What if you can only hear the music playing and isolate the sound of a specific instrument? The Computer Science and Artificial Intelligence Laboratory (CSAIL), a computer science and artificial intelligence research institute under MIT, has developed the PixelPlayer, an artificial intelligence system that can only extract certain musical instrument sounds.
This product is not just picking up the sound by listening to the sound. The pixel player identifies the instruments visible in the video at the pixel level. Then extract the sound of this instrument. Synchronizing video and music at the same time without any human intervention. You can then associate your voice with the person you are playing in the video, simply click on the video to remove the sound of a particular instrument, or adjust the volume separately for each instrument.
If you look at a sample video from CSAIL and you want to hear only the guitar of the duo playing the guitar and the violin, click on the man playing the guitar. This will only extract the guitar sound. This is also true of images played with trumpet and tuba. Other instruments can be reduced or eliminated altogether, and only the trumpet sounds can be raised.
(Use pixel player above video)
Pixel players can analyze over 60 hours of playing video through deep-learning techniques to identify more than 20 instrument sounds. Of course, as explained above, each of these instruments can freely adjust the volume. Of course, the sound quality extracted by the instrument is still different, but if there is more learning data, the number of instruments and quality that can be discerned can be increased. CSAIL says it will soon release pixel player datasets and code.
Where can a pixel player be used? It may be applied to adjust the sound quality or volume of past performance video so that it can easily be tuned and distinguish the ambient noise.
There is no exception in the field of artificial intelligence. Attempts to integrate artificial intelligence into the field of art, such as music, have continued.
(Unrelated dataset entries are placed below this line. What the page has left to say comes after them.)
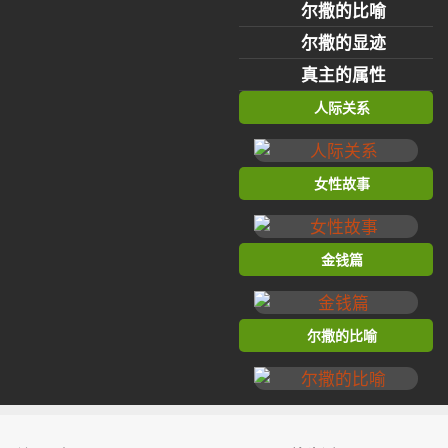
尔撒的比喻
尔撒的显迹
真主的属性
人际关系
女性故事
金钱篇
尔撒的比喻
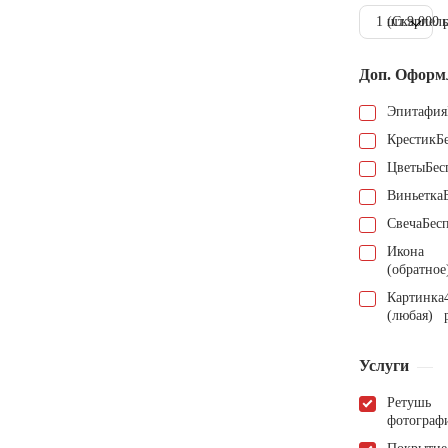
1 шт.
(Скарпель
9.000 
Доп. Оформ
Эпитафия
Крестик
Б
Цветы
Бес
Виньетка
Свеча
Бес
Икона
(обратное
Картинка
(любая)
Услуги
Ретушь
фотограф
The Sony Computer Science Institute (Sony CSL) has released two songs from YouTube using artificial intelligence in 2016. Using artificial intelligence software called Flow Machines, students learn music styles through vast amounts of music data. Artificial intelligence has learned music styles from massive data, then combined them into their own compositions.
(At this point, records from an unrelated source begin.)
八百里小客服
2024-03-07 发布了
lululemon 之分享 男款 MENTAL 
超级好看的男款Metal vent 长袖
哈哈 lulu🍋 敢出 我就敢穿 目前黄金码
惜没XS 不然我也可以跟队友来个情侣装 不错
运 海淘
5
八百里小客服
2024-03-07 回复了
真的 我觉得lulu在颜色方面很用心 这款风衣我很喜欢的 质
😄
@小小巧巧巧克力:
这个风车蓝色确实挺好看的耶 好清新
The songs that have been processed through this process are composed by recording over 10,000 songs in a database called LSDB. For example, if you hit a singer, you can choose the Beatles style. The music released by the actual researchers was composed by a composer and lyricist who composed and arranged music, but it attracted considerable attention.
Deepjazz is an automatic jazz generator that a domestic programmer made in hacker tones in 36 hours in 2016. Using Python, deep-learning libraries Keras and Theano are used to write jazz in mid-long memory short-term memory (LSTM) through MIDI files. Artificial intelligence that composes jazz.
In 2016, the University of Washington researchers analyzed classical music and released a vast data set called MusicNet. It analyzes 330 free music sources and succeeds in fine-tuning all the pitches, sounds, and timings that are played. It is said that more than one million sound data are collected during this process. After this process, we can say that the data is based on the actual sound. In the end, these data sets were also part of an attempt to rebuild music by incorporating music into artificial intelligence. This analysis can of course help you to better understand the music you have already composed. Until now, the process of understanding the music itself may change if you automatically process the data based on the work of a person’s ear or hand.
As we saw in the example of the pixel player, it is not just the music in the data recognition object. In the same year, the University of Toronto Institute announced an artificial intelligence that recognizes images with just one photo of the Christmas tree and generates music based on them. Based on more than 100 hours of online music, artificial intelligence using neural networks has created a 120-bit-per-minute melody and added drum sounds to chords. It draws attention from the fact that it recognizes the image from the perfection of the piece and produces the music that matches the atmosphere.
You can not only recognize images or videos, analyze and classify the music itself, create data, or even create new sounds. Google’s NSynth Super, released in March, is a synthesizer that can make a completely different sound through machine learning. It is a small product that is only 20 cm in width and height, but it contains a lot of data. It combines flute and snare drum features to create a new sound. The artificial intelligence that meets music has been developed.